**Work instruction**
Go through the listing and set it down exactly, leaving out its pictures.

**Entries supplied**
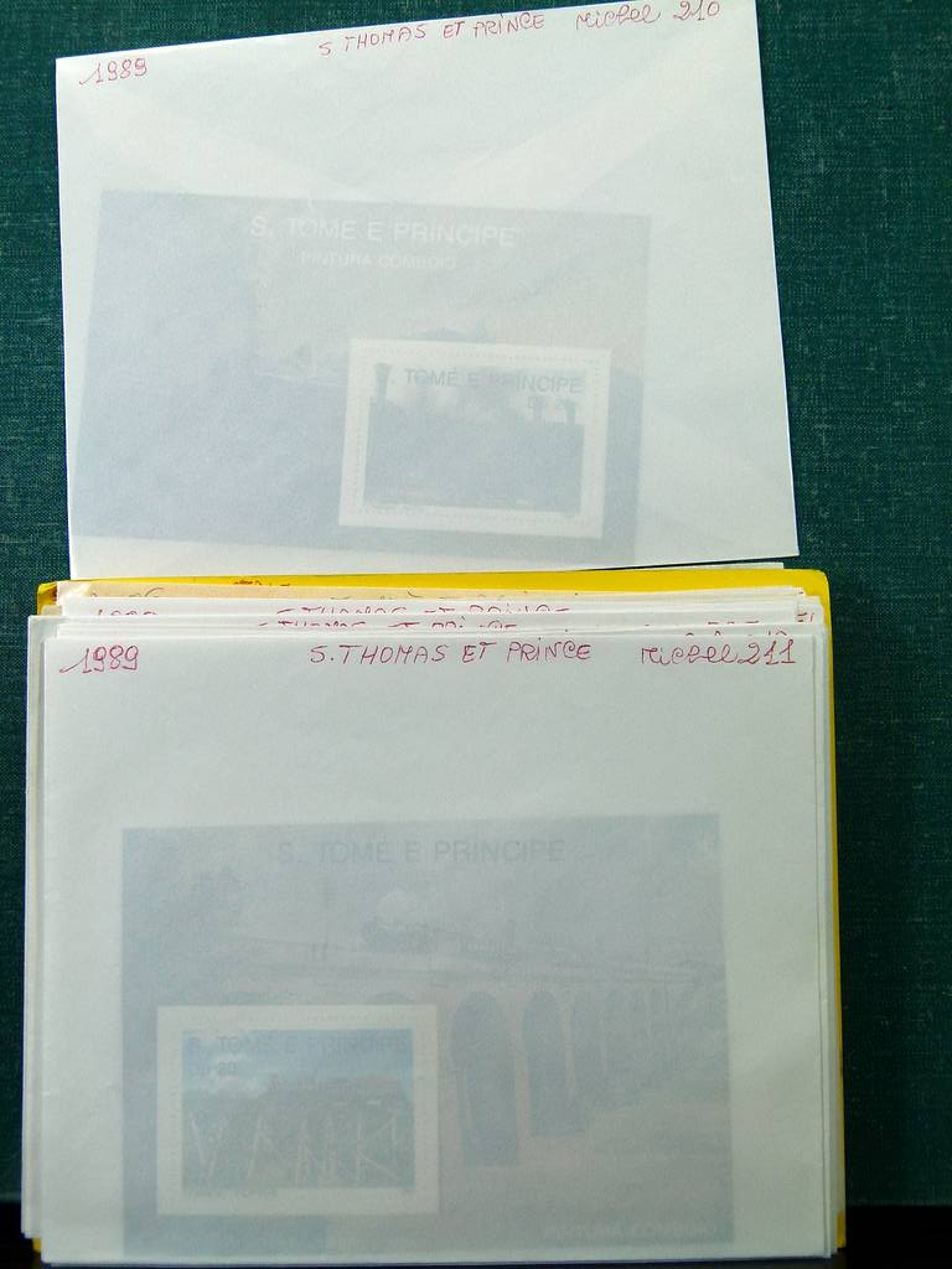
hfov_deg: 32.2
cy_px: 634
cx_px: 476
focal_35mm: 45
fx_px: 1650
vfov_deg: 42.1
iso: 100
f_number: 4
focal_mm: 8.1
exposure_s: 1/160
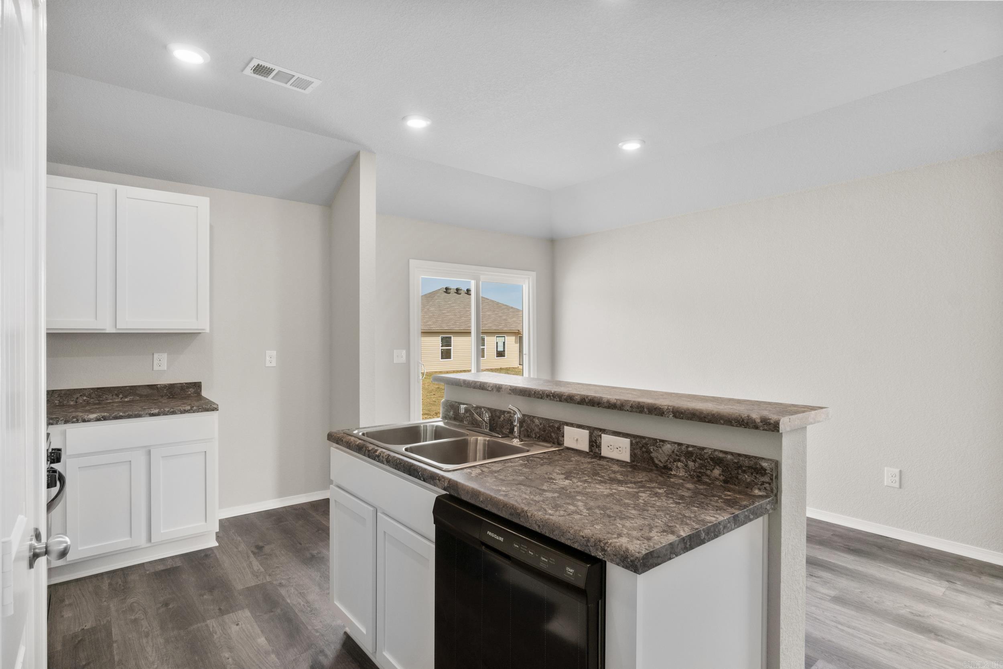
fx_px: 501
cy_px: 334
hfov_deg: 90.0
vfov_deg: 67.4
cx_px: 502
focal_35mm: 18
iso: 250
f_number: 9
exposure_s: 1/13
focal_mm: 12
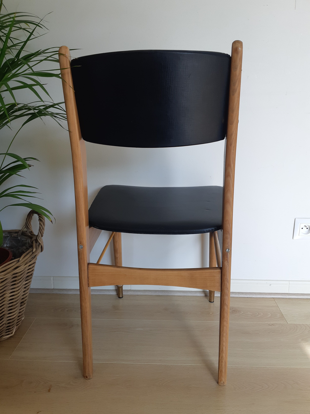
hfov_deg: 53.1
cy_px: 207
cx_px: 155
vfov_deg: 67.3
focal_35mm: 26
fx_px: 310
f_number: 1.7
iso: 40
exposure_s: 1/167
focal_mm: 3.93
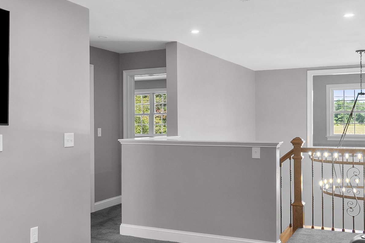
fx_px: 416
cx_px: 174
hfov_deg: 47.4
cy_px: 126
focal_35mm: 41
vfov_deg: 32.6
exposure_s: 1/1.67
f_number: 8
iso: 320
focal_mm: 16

**Response for this exercise**
hfov_deg: 32.2
cy_px: 634
cx_px: 476
focal_35mm: 45
fx_px: 1650
vfov_deg: 42.1
iso: 100
f_number: 4
focal_mm: 8.1
exposure_s: 1/160
fx_px: 501
cy_px: 334
hfov_deg: 90.0
vfov_deg: 67.4
cx_px: 502
focal_35mm: 18
iso: 250
f_number: 9
exposure_s: 1/13
focal_mm: 12
hfov_deg: 53.1
cy_px: 207
cx_px: 155
vfov_deg: 67.3
focal_35mm: 26
fx_px: 310
f_number: 1.7
iso: 40
exposure_s: 1/167
focal_mm: 3.93
fx_px: 416
cx_px: 174
hfov_deg: 47.4
cy_px: 126
focal_35mm: 41
vfov_deg: 32.6
exposure_s: 1/1.67
f_number: 8
iso: 320
focal_mm: 16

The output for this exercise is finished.